Quant à M. Juncker, il a dit son inquiétude devant les «ressentiments» générés par la crise migratoire. «Cela a donné aux populistes et aux nationalistes le matériel dont ils avaient besoin pour défaire la solidarité» en Europe, a-t-il regretté.

«Nous voulons rester dans l'euro et dans l'Europe. Mais nous répétons qu'il faut rediscuter certains traités», a assuré Vincenzo Spadafora, conseiller politique de M. Di Maio. M. Salvini considère pour sa part l'euro comme un échec, même s'il n'est pas favorable à une sortie unilatérale.

Sur le futur programme de l'attelage Ligue-M5S, les deux formations s'accordent selon la presse pour revenir sur la loi dite Fornero qui retarde progressivement l'âge de la retraite, et le M5S est disposé à suivre la ligne dure de la Ligue en matière de lutte contre l'immigration.

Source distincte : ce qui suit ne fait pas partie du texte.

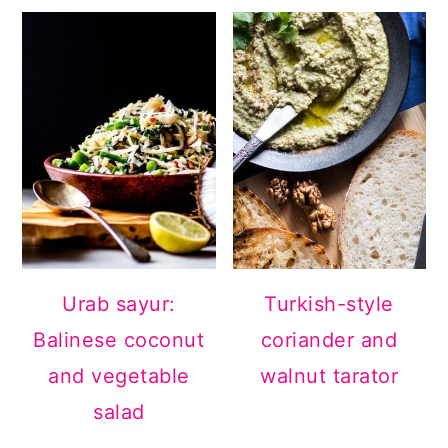
Urab sayur:
Turkish-style
Balinese coconut
coriander and
and vegetable
walnut tarator
salad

Les deux partis seraient prêts à des concessions pour appliquer leurs deux mesures phares, qui paraissent pourtant difficilement compatibles dans le 2e pays le plus endetté de l'Eurozone: une baisse drastique d'impôts pour la Ligue et l'adoption d'un revenu universel pour le M5S.

En revanche, les divergences semblaient persister sur l'ampleur des mesures de moralisation de la vie publique réclamées par le M5S. «Rien n'est difficile s'il y a la volonté», a cependant assuré M. Di Maio.

«Annuler la loi Fornero, tailler dans les impôts, la bureaucratie, le gaspillage et les privilèges, réduire les débarquements et augmenter les expulsions, rendre sa dignité au travail, défendre l'Italie en Europe [...], garantir le droit à la légitime défense. Voilà à quoi nous travaillons», a expliqué M. Salvini sur Facebook.

Sur la composition du gouvernement, aucun nom ne s'imposait vendredi dans la presse.

Pour le poste de Premier ministre, les deux camps semblaient exclure MM. Di Maio et Salvini, assurant chercher une personnalité qui ne soit affiliée ni à l'un ni à l'autre mais qui soit quand même politique, et susceptible d'offrir des garanties à l'étranger.

L'exercice nécessitera aussi que les deux partis s'entendent sur leur poids relatif: face aux plus de 32% obtenus par le M5S, M. Salvini s'appuyait sur les 37% de la coalition de droite, mais la Ligue n'a de fait obtenu que 17%.

Et alors que l'alliance crée des remous au sein de son aile gauche et d'une partie de son électorat, le M5S a promis que tout accord serait soumis à un vote par internet des militants inscrits, sans en préciser la date.